TASK REQUIREMENTS => Every line containing "shoulder" should be identified and copied from the data below.

(Saved data entries)

++++++

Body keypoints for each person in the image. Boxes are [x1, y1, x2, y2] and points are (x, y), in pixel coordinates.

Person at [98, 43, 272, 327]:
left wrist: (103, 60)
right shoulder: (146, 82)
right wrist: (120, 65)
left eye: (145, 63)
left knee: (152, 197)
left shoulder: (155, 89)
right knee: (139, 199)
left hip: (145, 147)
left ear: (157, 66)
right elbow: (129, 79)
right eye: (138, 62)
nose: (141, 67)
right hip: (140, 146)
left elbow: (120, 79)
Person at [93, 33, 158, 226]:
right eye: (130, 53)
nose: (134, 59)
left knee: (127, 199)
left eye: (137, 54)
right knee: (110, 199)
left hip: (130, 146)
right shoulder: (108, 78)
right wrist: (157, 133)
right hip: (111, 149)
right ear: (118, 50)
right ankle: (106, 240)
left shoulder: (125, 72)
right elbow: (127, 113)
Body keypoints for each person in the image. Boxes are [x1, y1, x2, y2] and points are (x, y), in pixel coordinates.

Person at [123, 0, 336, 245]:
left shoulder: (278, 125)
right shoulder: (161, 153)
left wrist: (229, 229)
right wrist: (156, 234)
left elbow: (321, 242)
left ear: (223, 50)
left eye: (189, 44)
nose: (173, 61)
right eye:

++++++

TASK RESULT =>
right shoulder: (146, 82)
left shoulder: (155, 89)
right shoulder: (108, 78)
left shoulder: (125, 72)
left shoulder: (278, 125)
right shoulder: (161, 153)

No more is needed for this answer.